When deployed the HIMARS’s multiple rocket launcher opens fire at its target releasing several cluster munitions which spread out in the air before descending onto the target area, providing wide coverage to attack trucks, supply depots and parked aircraft.. Each cluster munition released consists of numerous individual bomblets which are designed to pepper its targets with shrapnel rather than blow it to smithereens with explosives. This makes it deadly against lightly armored vehicles, personnel concentrations, and even fortifications like bunkers or concrete buildings making it an effective battlefield weapon against hardened targets not easily destroyed by other means like direct-fire artillery shells or conventional bombs.

(Source: Ministry of Defense of Ukraine/Flickr)

Due to the nature of their use, cluster munitions have come under heavy criticism from international humanitarian organizations who have condemned them for their potential indiscriminate nature when used in populated areas since they can cause widespread civilian deaths or injuries if not used properly, leading 110 states to sign the Convention on Cluster Munitions banning their use altogether in compliance with international law.  The US is not a signatory and pretty much ignores pressure to sign on to it.  Some of the reasoning is that a hand grenade functions much like a bomblet from a Cluster Bomb. It’s an explosive fragmentation device.

However, Ukraine has requested permission from the Biden administration for export approval for such weapons for the purpose of self-defense against Russian aggression along their borders despite their own participation in the Convention on Cluster Munitions. “The Convention on Cluster Munitions (CCM) was born out of a collective determination to address the humanitarian consequences and unacceptable harm to civilians caused by cluster munitions. States Parties are committed to the full universalization of the Convention and to promote its norms, as well as to fully implement it. Its implementation contributes to advancing the achievement of the UN Sustainable Development Goals and the promotion of international peace and security, human rights, and international humanitarian law.”

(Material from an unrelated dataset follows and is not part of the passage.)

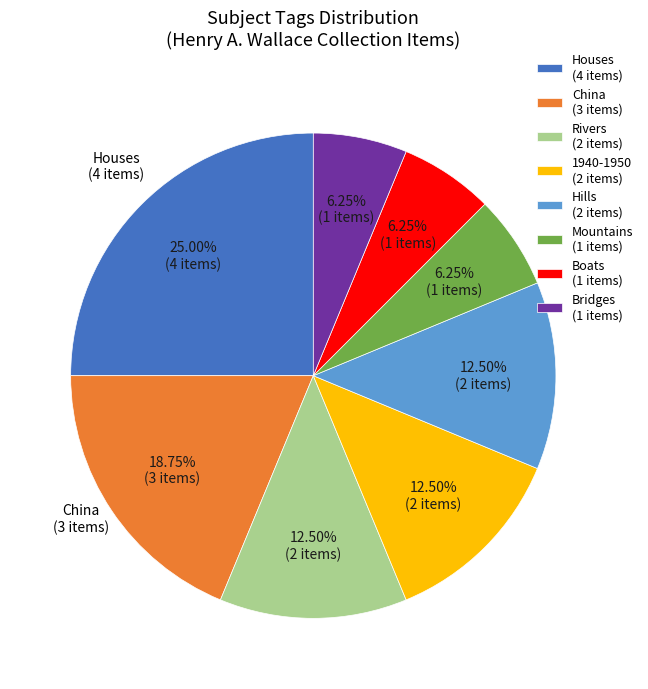

How many segments does this pie chart have?

8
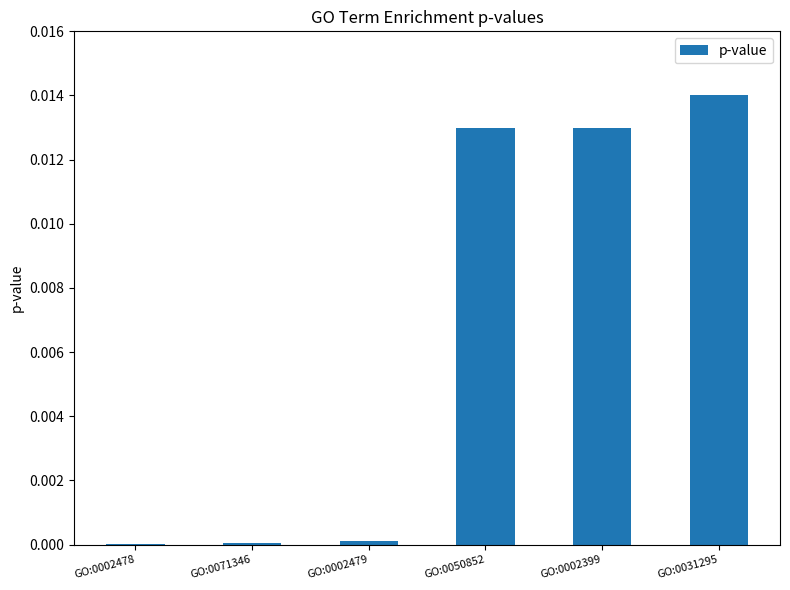

Between GO:0002399 and GO:0002479, which is larger?

GO:0002399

There is evidence already that Russia has used cluster munitions in civilian areas in Ukraine. This morning the Armed Forces of Ukraine reported that Russia used cluster munitions in the center of Hirnyk village in Donetsk Oblast. Two civilians were killed and 10 more were injured.

An expended Russian cluster bomb, possibly the 220 mm 9M27K series cluster munitions fired as rockets from the Urugan launcher system.

Ukraine has previously used its own stock of cluster munitions to drive Russian forces from their positions in towns and villages.  We wrote about that previously here,

Given this situation, it remains unclear what action the Biden administration will ultimately take regarding Ukraine’s request although they have stated they do not support transferring such weapons without guarantees that they would be used properly according to international law thus ensuring maximum safety for civilians in conflict zones where they may be employed. Ultimately it is up to each country’s government to decide how best to use these powerful yet potentially dangerous weapons while respecting international rules and regulations concerning them so as not to create further civilian casualties due to their usage during wartime conflicts.